■ Data section:
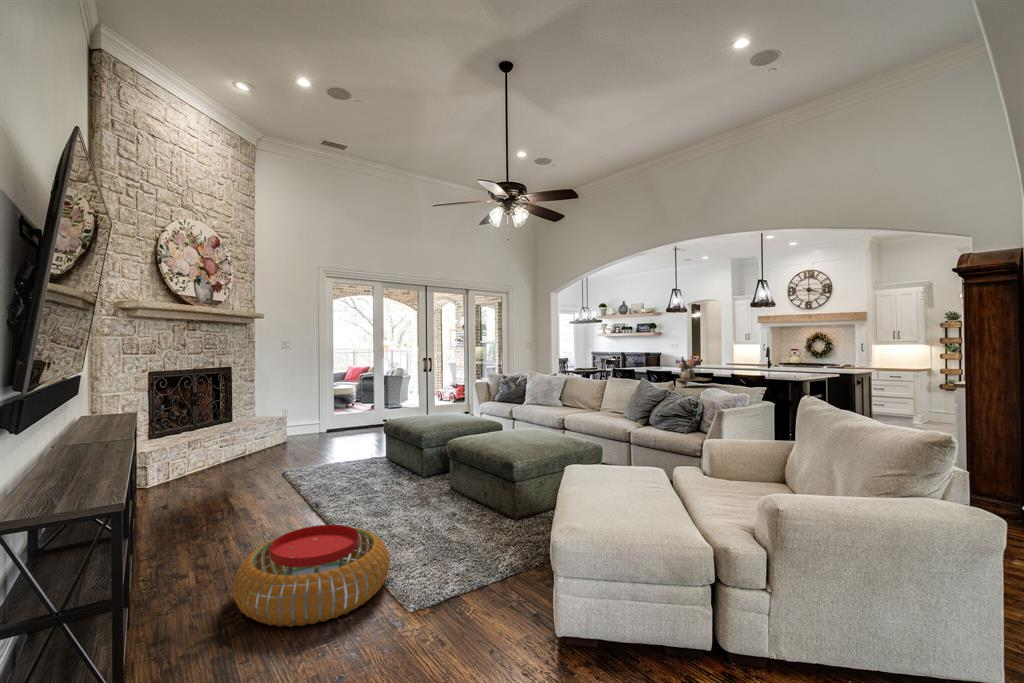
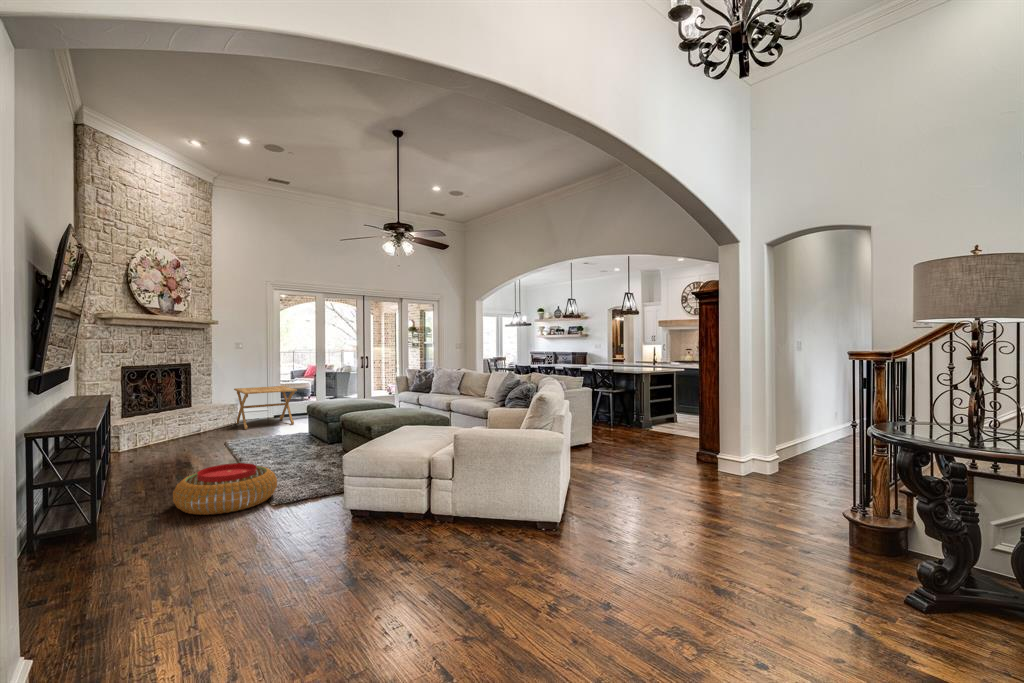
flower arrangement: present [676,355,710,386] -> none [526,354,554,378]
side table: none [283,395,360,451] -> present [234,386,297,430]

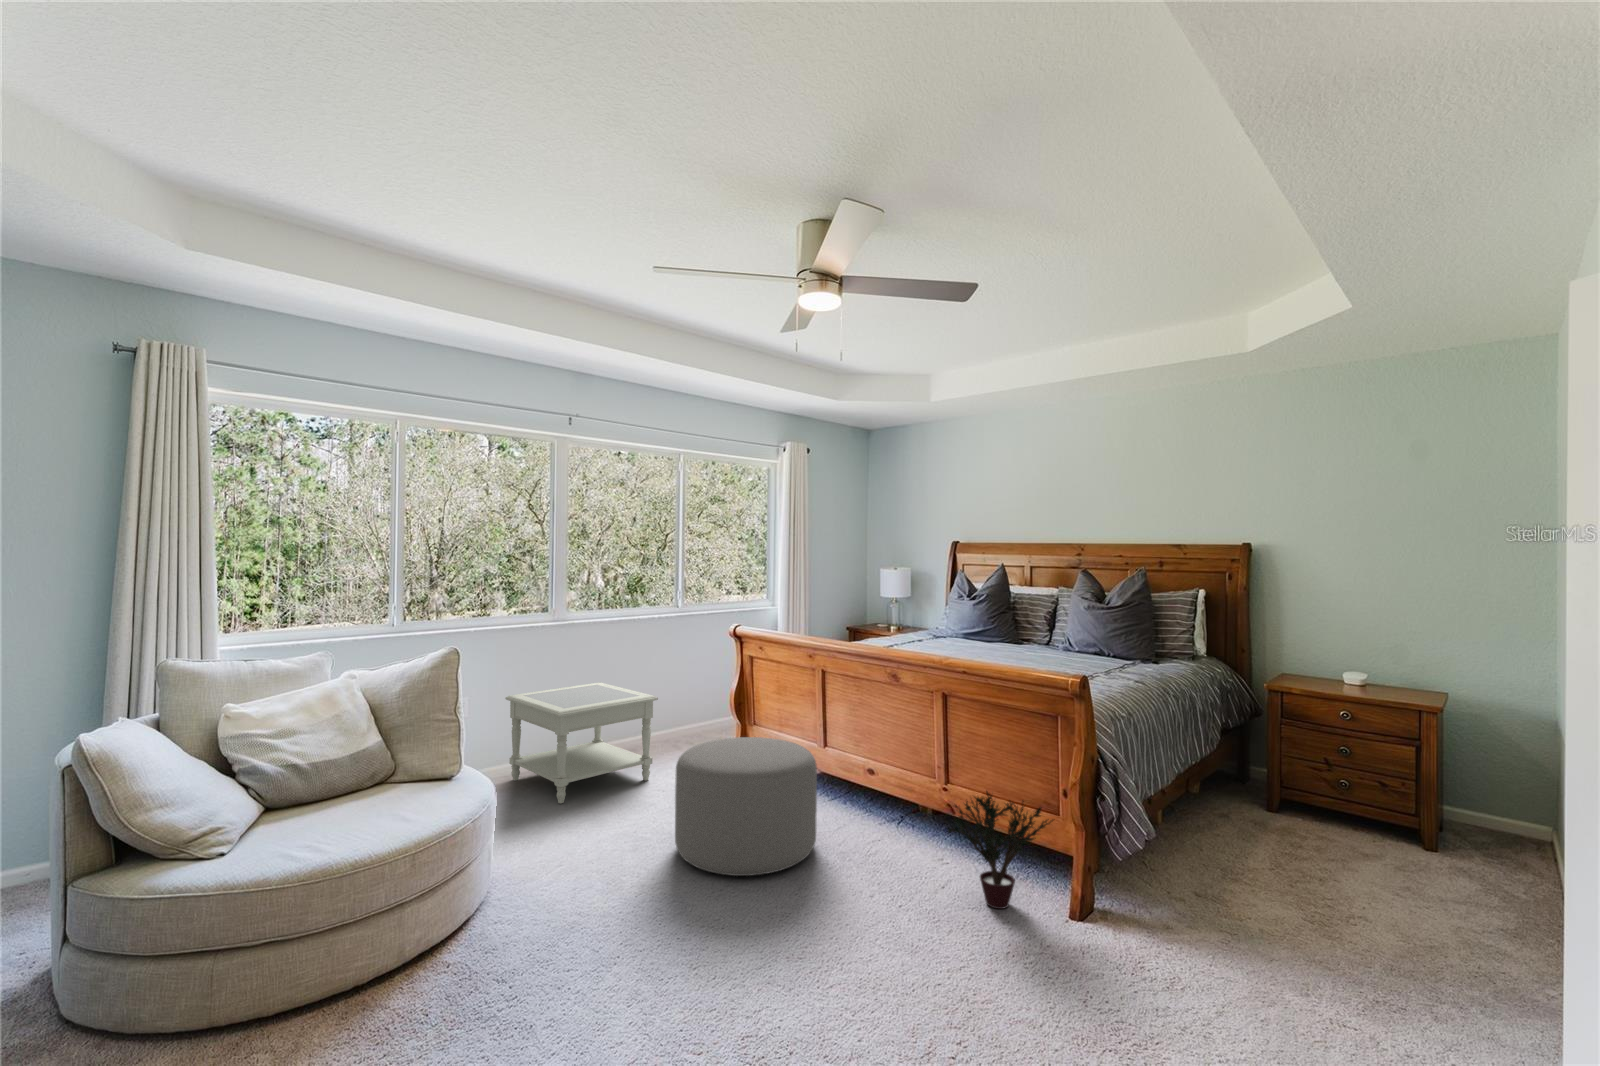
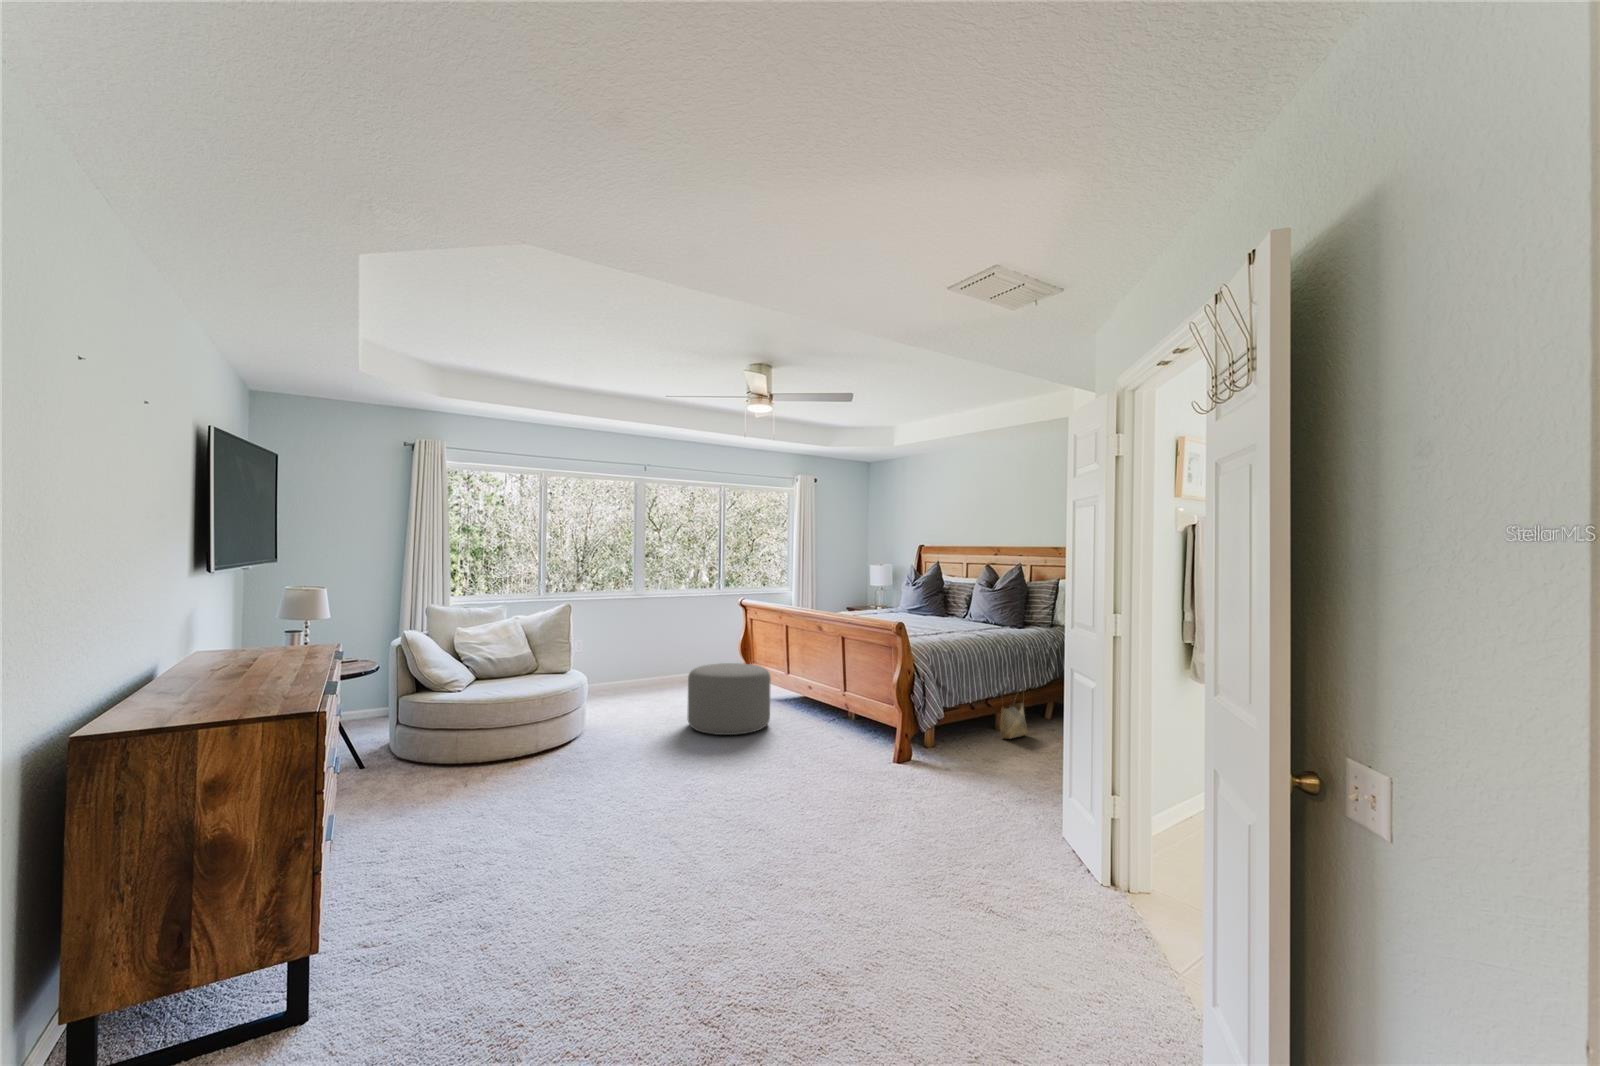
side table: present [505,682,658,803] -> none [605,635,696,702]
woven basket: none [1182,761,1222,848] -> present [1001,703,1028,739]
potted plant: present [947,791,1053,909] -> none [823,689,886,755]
* * *
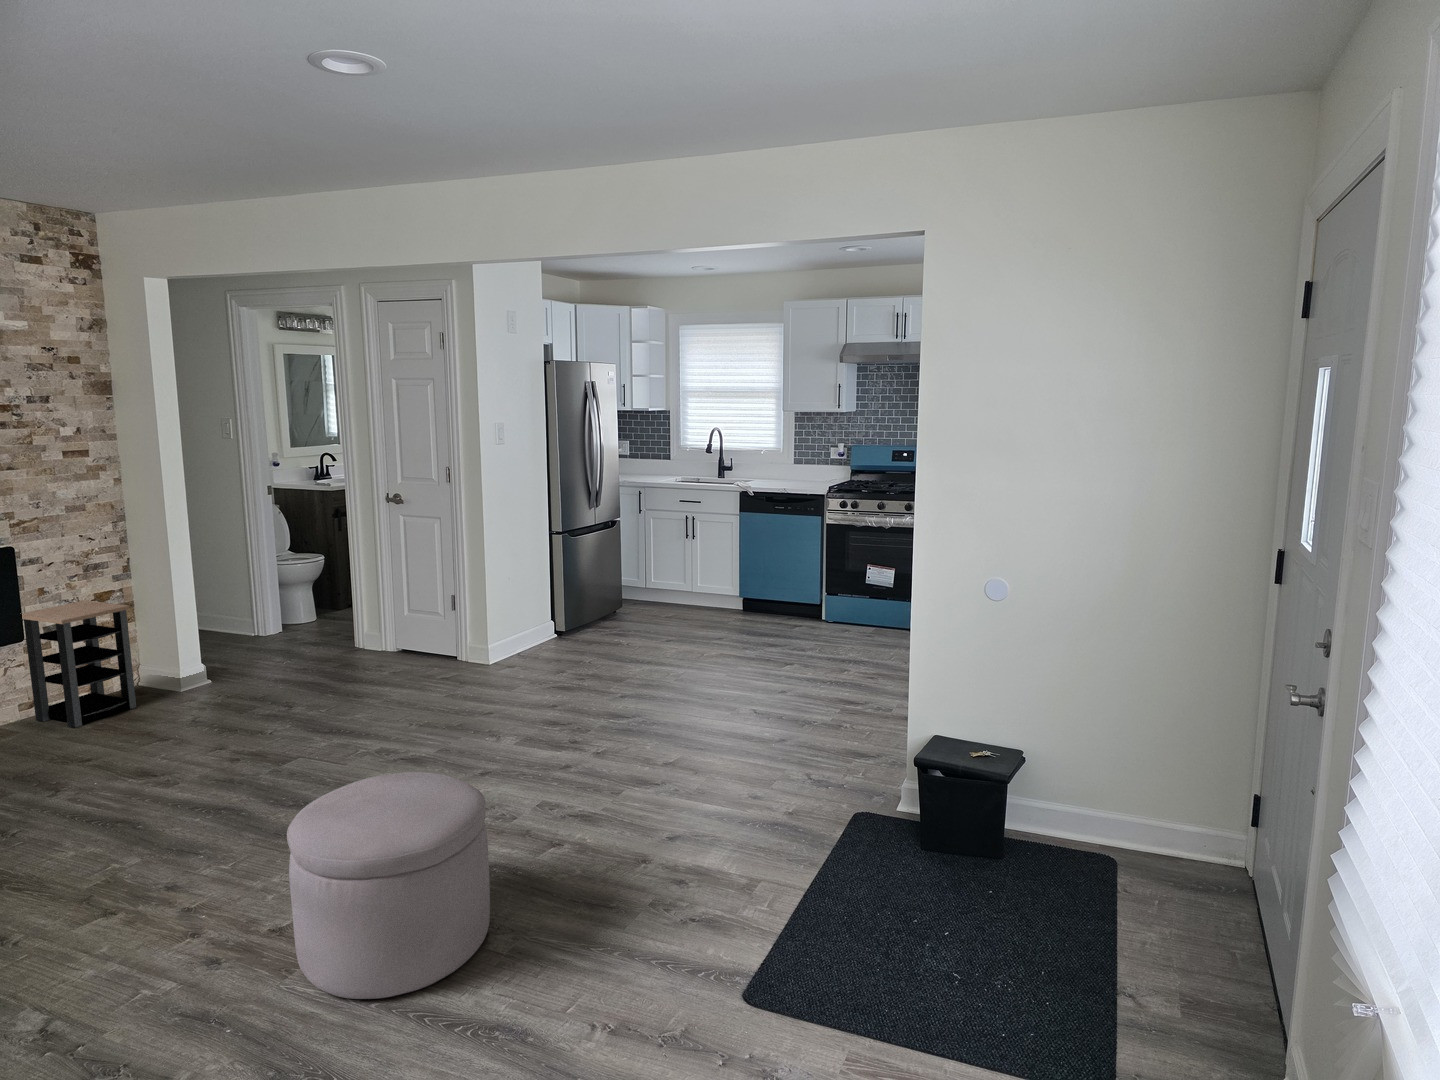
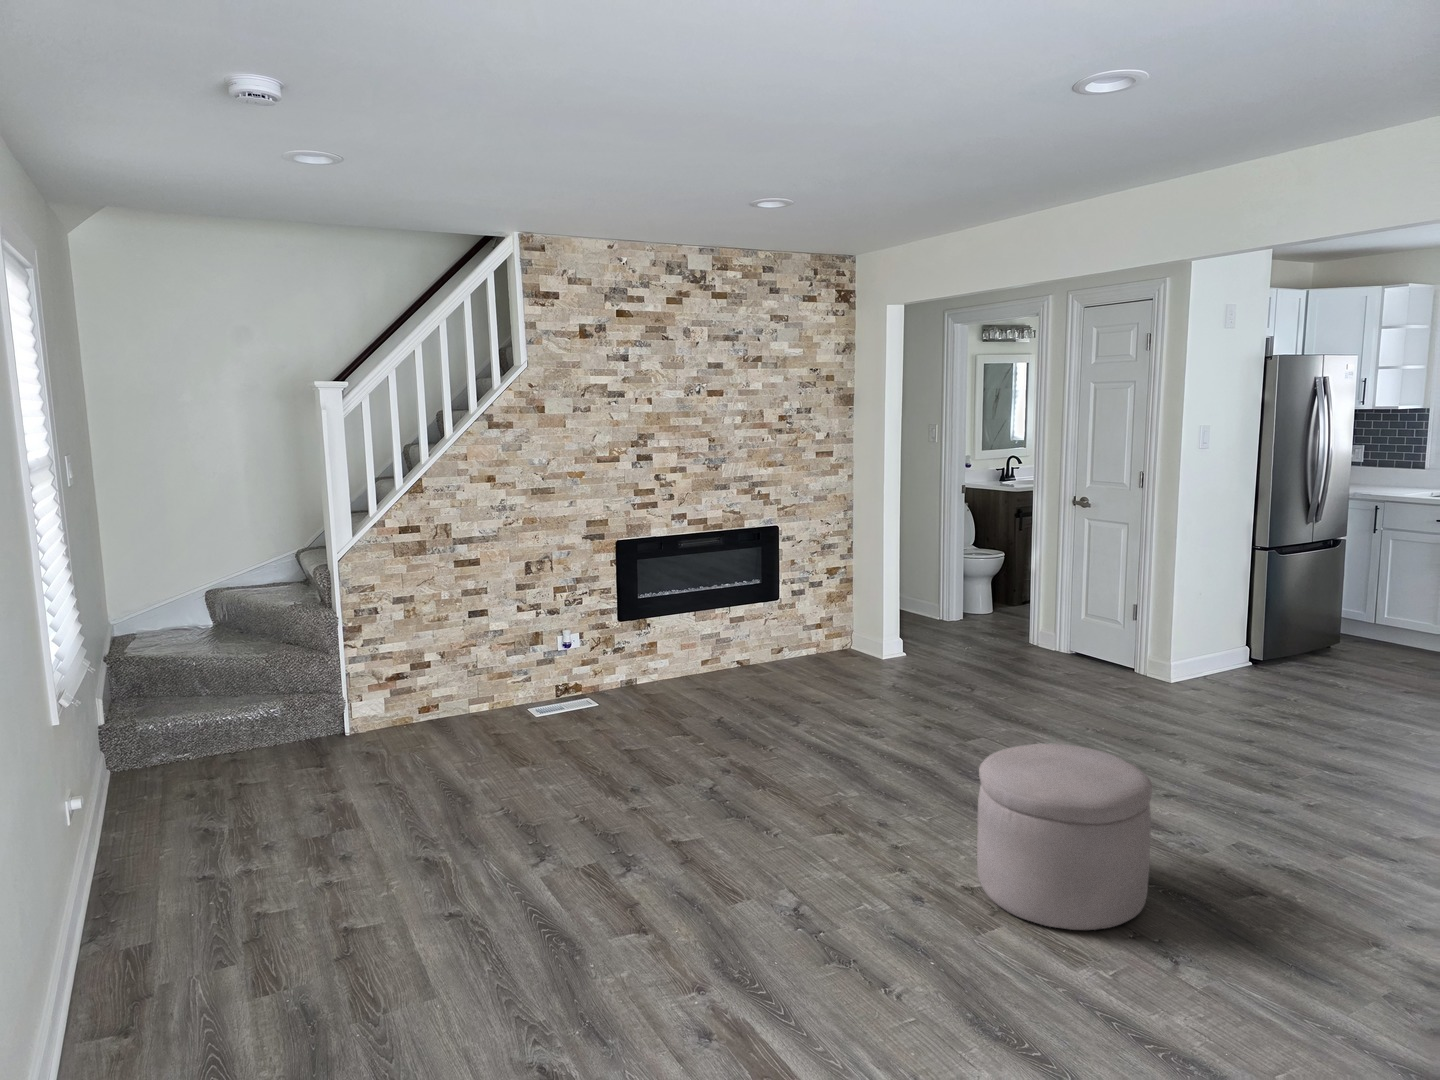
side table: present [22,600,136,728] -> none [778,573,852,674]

■ Brief:
What are the lines, exactly as written above, from the line with "side table: present [505,682,658,803]" to the line with "potted plant: present", both included? Output only those.

■ Response below:
side table: present [505,682,658,803] -> none [605,635,696,702]
woven basket: none [1182,761,1222,848] -> present [1001,703,1028,739]
potted plant: present [947,791,1053,909] -> none [823,689,886,755]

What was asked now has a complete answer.